Styphelia
Erect, spreading or rarely prostrate shrubs. Leaves sessile or shortly petiolate, often discolorous, lower surface with branching subparallel-palmate veins. Flowers bisexual, axillary, solitary with a bract-like rudiment immediately below the bracteoles, or 2–3 in a much reduced spike terminated by a bract-like rudiment, anthesis occurring on hardened current or previous season's wood; bracts at base of inflorescence several, grading in size to 2 bracteoles immediately subtending sepals; corolla 5-partite, elongate; internal surface of tube hairy at throat and with 5 tufts or a ring of hairs toward base, rarely glabrous; lobes linear to very narrowly triangular, valvate in bud, revolute to recoiled, bearded inside; anthers linear, much exserted from corolla tube; filaments slender, adnate to corolla tube; nectary annular or of distinct scales; ovary 5-locular with 1 ovule per locule, style glabrous, filiform, longer than corolla tube, stigma lobed. Fruit a drupe, with a dry or slightly fleshy mesocarp and a hard endocarp.
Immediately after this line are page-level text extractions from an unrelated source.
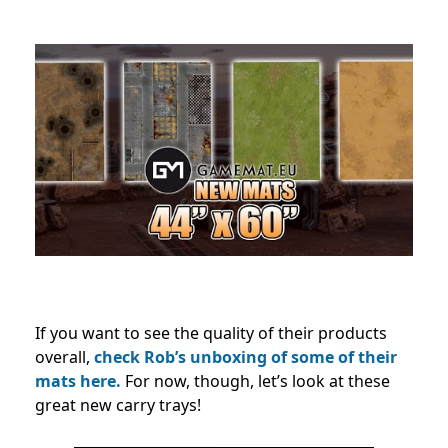
If you want to see the quality of their products
overall,
check Rob’s unboxing of some of their
mats here.
For now, though, let’s look at these
great new carry trays!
A predominantly Australian genus of some 250 species, occurring in all Australian States and territories, New Zealand, New Caledonia and Malesia.
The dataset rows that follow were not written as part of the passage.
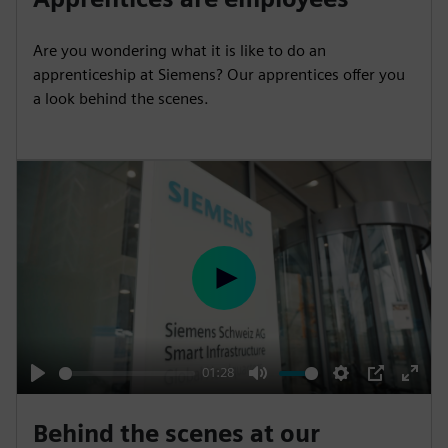
a
t
t
P
t
y
e
t
e
Are you wondering what it is like to do an
i
r
apprenticeship at Siemens? Our apprentices offer you
n
f
a look behind the scenes.
g
u
s
l
l
s
c
r
e
P
e
l
n
a
y
01:28
P
M
S
P
E
l
u
e
I
n
Behind the scenes at our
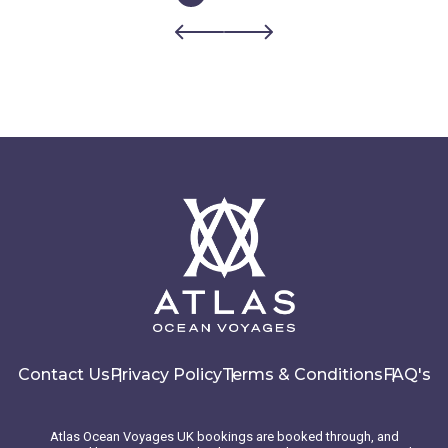
Contact Us
Privacy Policy
Terms & Conditions
FAQ's
Atlas Ocean Voyages UK bookings are booked through, and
Following studies by e.g Puente-Lelièvre (2015), and Crayn et al. (2020) Styphelia has been reassessed to encompass a number of other genera and some species previously referred to Astroloma and Leucopogon.
Albrecht, D.E. (1996). Epacridaceae. In: Walsh, N.G.; Entwisle, T.J., Flora of Victoria Vol. 3, Dicotyledons Winteraceae to Myrtaceae, pp. 464–509. Inkata Press, Melbourne.
Crayn, D.M.; Hislop, M.; Puente-Lelievre, C. (2020). A phylogenetic recircumscription of Styphelia (Ericaceae, Epacridoideae, Styphelieae). Austral. Syst. Bot. 33: 137–168.
Puente-Lelièvre, C.; Hislop, M.; Harrington, M.; Brown, E.A.; Kuzmina, M.; Crayn, D.M. (2015). A five-marker molecular phylogeny of the Styphelieae (Epacridoideae, Ericaceae) supports a broad concept of Styphelia. Australian Systematic Botany 28: 368–387.